Visualizing shrinkage of an infinite MLE in a simple logistic example

A have a simple mock dataset and a logistic model where two predictor categories exhibit quasi-complete separation. What I want to do is visualize how the resulting infinite MLE is “tamed” by the prior. Below is a minimal example. Even though I use brms, choice of interface should be irrelevant here.

n <- c(96, 48, 24, 12, 6, 3)
x <- factor(LETTERS[1:length(n)])
0.75 -> p
y <- n*c(0.5, p, 1-p, p, 0, 1)
d <- data.frame(y =  unlist(sapply(1:length(y), function(i) c(rep(1, y[i]), rep(0, n[i]-y[i])))),
                x = rep(x, times = n))
Bayfit <- brm(y ~ x, family = bernoulli, data = d, prior =  prior(normal(0,2.5), class = Intercept) + prior(normal(0,2.5), class = b), seed = 3, warmup = 1000, iter = 3500)
Post <- posterior_samples(Bayfit)

With the model thus fit and the posterior samples stored, now we visualize the infinite MLE, the prior and the posterior:

curve(dbinom(0, 6, plogis(x)), -10, 10, lwd = 2, col = "blue", xlab = expression(beta[4]), ylab = "P")
curve(dnorm(x, 0, 2.5), add = TRUE, col = "red", lwd = 2)
lines(density(Post$b_xE), lwd = 2)
legend(4.5, 0.9, legend = c("Prior","Likelihood","Posterior"), col = c("red","blue","black"), lwd = 2, cex = 0.8)

shrinkage

While I’m confident that this illustration is “directionally correct”, I have an uneasy feeling about the blue (likelihood) graph. AFAIK the likelihood, unlike the prior and the posterior, is NOT a PDF and need not integrate to 1. This seems clear from the graph, where the likelihood has by far the largest area under the curve. How big of a problem is this? Is there some simple constant that could or should be applied to the likelihood in order to make it more commensurate to the prior and the posterior? I think the present graph works alright for the purpose of illustrating the action of the prior on the posterior, but it would still suck if it contained some glaring mathematical idiocy. Does it?

Stan works with the log-likelihood. I’m not too familiar with brms, but it could be worth checking if b_xe is transformed or not.

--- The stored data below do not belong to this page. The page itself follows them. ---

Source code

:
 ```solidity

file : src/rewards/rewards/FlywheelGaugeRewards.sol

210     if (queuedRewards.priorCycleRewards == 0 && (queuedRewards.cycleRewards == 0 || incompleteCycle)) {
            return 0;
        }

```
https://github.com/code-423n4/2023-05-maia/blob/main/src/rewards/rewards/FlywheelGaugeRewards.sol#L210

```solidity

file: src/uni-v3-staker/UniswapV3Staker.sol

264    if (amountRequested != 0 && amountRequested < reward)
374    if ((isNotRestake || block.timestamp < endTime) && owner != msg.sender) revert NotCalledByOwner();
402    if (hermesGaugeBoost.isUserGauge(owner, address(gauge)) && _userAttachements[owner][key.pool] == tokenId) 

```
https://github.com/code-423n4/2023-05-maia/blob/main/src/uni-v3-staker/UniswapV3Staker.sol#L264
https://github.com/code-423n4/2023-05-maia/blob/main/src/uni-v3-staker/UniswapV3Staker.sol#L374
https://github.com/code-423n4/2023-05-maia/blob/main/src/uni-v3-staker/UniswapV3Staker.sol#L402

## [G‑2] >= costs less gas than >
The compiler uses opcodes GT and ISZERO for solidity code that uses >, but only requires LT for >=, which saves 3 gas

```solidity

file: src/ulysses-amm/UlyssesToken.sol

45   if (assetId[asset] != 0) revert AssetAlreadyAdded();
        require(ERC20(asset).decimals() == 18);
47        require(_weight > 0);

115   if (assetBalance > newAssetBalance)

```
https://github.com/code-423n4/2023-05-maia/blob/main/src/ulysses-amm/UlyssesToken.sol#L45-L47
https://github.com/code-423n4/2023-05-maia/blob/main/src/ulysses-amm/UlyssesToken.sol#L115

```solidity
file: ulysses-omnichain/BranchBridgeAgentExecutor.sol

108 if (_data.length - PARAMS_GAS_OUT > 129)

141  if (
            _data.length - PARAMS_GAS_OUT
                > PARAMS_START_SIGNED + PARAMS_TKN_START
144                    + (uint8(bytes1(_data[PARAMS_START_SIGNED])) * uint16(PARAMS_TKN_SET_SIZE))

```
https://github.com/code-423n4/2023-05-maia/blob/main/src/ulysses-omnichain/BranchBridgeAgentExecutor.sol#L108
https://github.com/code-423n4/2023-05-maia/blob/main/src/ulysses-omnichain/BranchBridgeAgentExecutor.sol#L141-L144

AFAIK if I use the log likelihood, then I also need to use the log prior and logs of the densities of the posterior samples. Here’s the only way I can think of doing it:

logdens.E <- sapply(Post$b_xE, function(x) log(density_ratio(Post$b_xE, point = x)))
curve(dbinom(sum(d$y[d$x == "E"]), sum(d$x == "E"), plogis(x), log = TRUE), from = min(Post$b_xE), to = max(Post$b_xE), lwd = 2, col = "blue", xlab = expression(beta[4]), ylab = "P")
curve(dnorm(x, 0, 2.5, log = TRUE), add = TRUE, col = "red", lwd = 2)
points(x = Post$b_xE, y = logdens.E)
legend(-11.5, -1, legend = c("Prior","Likelihood","Posterior"), col = c("red","blue","black"), lwd = 2, cex = 0.8)

shrinkage

Is this more mathematically correct than the first version? Indeed the log of the likelihood doesn’t look as disproportionately large as the likelihood itself. Otherwise, however, this plot is much uglier than the previous one. I don’t know how to get a smooth graph using logged densities of the posterior simulations.

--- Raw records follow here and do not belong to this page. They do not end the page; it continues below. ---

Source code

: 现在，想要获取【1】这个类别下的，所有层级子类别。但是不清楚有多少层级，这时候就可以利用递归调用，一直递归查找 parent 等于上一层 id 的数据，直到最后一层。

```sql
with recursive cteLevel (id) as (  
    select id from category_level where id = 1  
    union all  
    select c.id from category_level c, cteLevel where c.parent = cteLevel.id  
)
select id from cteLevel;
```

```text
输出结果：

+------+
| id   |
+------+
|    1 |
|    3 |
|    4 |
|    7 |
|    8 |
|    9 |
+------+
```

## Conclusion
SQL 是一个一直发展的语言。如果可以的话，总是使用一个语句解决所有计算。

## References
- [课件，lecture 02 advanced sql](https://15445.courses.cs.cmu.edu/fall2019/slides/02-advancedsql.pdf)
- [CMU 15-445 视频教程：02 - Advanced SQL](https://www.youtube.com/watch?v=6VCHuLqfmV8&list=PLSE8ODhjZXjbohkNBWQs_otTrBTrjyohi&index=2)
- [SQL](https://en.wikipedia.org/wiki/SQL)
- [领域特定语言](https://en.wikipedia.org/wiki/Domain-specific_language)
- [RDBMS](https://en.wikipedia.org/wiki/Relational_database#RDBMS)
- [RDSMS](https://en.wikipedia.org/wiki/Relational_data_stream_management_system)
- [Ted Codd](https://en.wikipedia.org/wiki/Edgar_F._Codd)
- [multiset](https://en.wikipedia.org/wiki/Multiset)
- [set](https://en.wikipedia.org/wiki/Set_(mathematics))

Oh, I mostly thought you might have substituted the log-likelihood for the likelihood in the original version by accident. I think the scale was fine. I do know that is is somewhat common to use a scaled version of the likelihood in the prior + data → posterior plots to make things look nicer.

The original version used the likelihood, not its log. The new one has logged versions of all three distributions (I’ve now updated the legend to reflect this). I’m glad if there are no obvious mathematical stupidities present in either plot though.

Yeah, I wish I knew the scaling factor.